3/ Relation of Fourier series spectrum to Fourier transform of a periodic impulse train

Therefore, the Fourier transform of the periodic impulse train has an impulse at the frequency of each Fourier series component and the area of the impulse equals the Fourier series coefficient.

III. FOURIER TRANSFORM OF AN ARBITRARY PERIODIC FUNCTION

1/ Representation of a periodic function

An arbitrary periodic function can be generated by convolving a pulse, xT (t), that represents one period of the periodic function with a periodic impulse train, $s(t)={\sum }_n\delta (t-\text{nT})$

$x(t)=x_T(t)\ast s(t)=x_T(t)\ast \sum _{n=-\infty }^{\infty }\delta (t-\text{nT})=\sum _{n=-\infty }^{\infty }{x}_T(t-\text{nT})$

2/ Fourier transform of a periodic function

The Fourier transform of the periodic function is

$x(t)=x_T(t)\ast s(t)\stackrel{F}{\iff }X(f)=X_T(f)\times S(f)$

$X(f)=X_T(f)\times \frac{1}{T}\sum _{n=-\infty }^{\infty }\delta (f-\frac{n}{T})=\sum _{n=-\infty }^{\infty }(\frac{X_T(\frac{n}{T})}{T})\delta (f-\frac{n}{T})$

An important conclusion is that the Fourier transform of a periodic function consists of impulses in frequency at multiples of the fundamental frequency. Thus, periodic continuous time functions can be represented by a countably infinite number of complex exponentials.

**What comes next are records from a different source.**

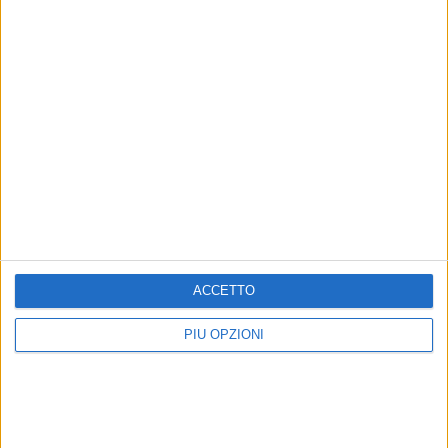
ACCETTO
PIÙ OPZIONI
Iscriviti alla Newsletter
Iscriviti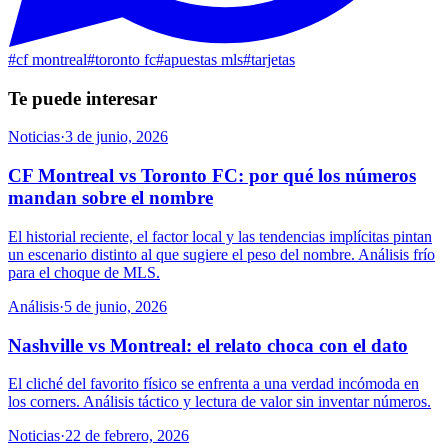
#
cf montreal
#
toronto fc
#
apuestas mls
#
tarjetas
Te puede interesar
Noticias
·
3 de junio, 2026
CF Montreal vs Toronto FC: por qué los números
mandan sobre el nombre
El historial reciente, el factor local y las tendencias implícitas pintan
un escenario distinto al que sugiere el peso del nombre. Análisis frío
para el choque de MLS.
Análisis
·
5 de junio, 2026
Nashville vs Montreal: el relato choca con el dato
El cliché del favorito físico se enfrenta a una verdad incómoda en
los corners. Análisis táctico y lectura de valor sin inventar números.
Noticias
·
22 de febrero, 2026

3/ Fourier series coefficients

The Fourier transform of the periodic function is

$Xf=\sum _{n=-\infty }^{\infty }(\frac{X{}_T(\frac{n}{T})}{T})\delta (f-\frac{n}{T})=\sum _{n=-\infty }^{\infty }\frac{1}{2}(\frac{\text{sin}\mathrm{n\pi }/2}{\mathrm{n\pi }/2})\delta (f-\frac{n}{T})$

Recall that

$X{}_T(f)={\int }_{-T/2}^{T/2}{X}_T(t)e^{-\mathrm{j2\pi }\text{ft}}\text{dt}$

Therefore,

$\frac{X_T(\frac{n}{T})}{T}=\frac{1}{T}{\int }_{-T/2}^{T/2}{X}_T(t)e^{-\mathrm{j2\pi }\text{ft}}\text{dt}=X[n]$

Therefore, for an arbitrary periodic continuous time function, the Fourier transform consists of impulses (located at the harmonic frequencies) whose areas are the Fourier series coefficients.

4/ Fourier series of a square wave — generation of the square wave

We will find the Fourier series of a square wave by finding the Fourier transform of one period.

$x(t)=x_T(t)\ast s(t)$

5/ Fourier series of a square wave — Fourier transform of one period of the square wave

$x_T(t)\stackrel{F}{\iff }{X}_T(f)$

6/ Fourier series of a square wave — Fourier transform of square wave

To obtain the Fourier transform of the square wave, we take the Fourier transform of one period of the square wave and multiply it by the Fourier transform of the periodic impulse train.

$X(f)=X_T(f)\times S(f)=\frac{T}{2}(\frac{\text{sin}\pi \text{fT}/2}{\pi \text{fT}/2})\times \frac{1}{T}\sum _{n=-\infty }^{\infty }\delta (f-\frac{n}{T})=\sum _{n=-\infty }^{\infty }\frac{1}{2}(\frac{\text{sin}\mathrm{n\pi }/2}{\mathrm{n\pi }/2})\delta (f-\frac{n}{T})$

Two-minute miniquiz problem

Problem 18-1 — Fourier series of the square wave

a) Determine the Fourier series coefficients of the square wave.

b) From the Fourier series coefficients determine the average value of the square wave.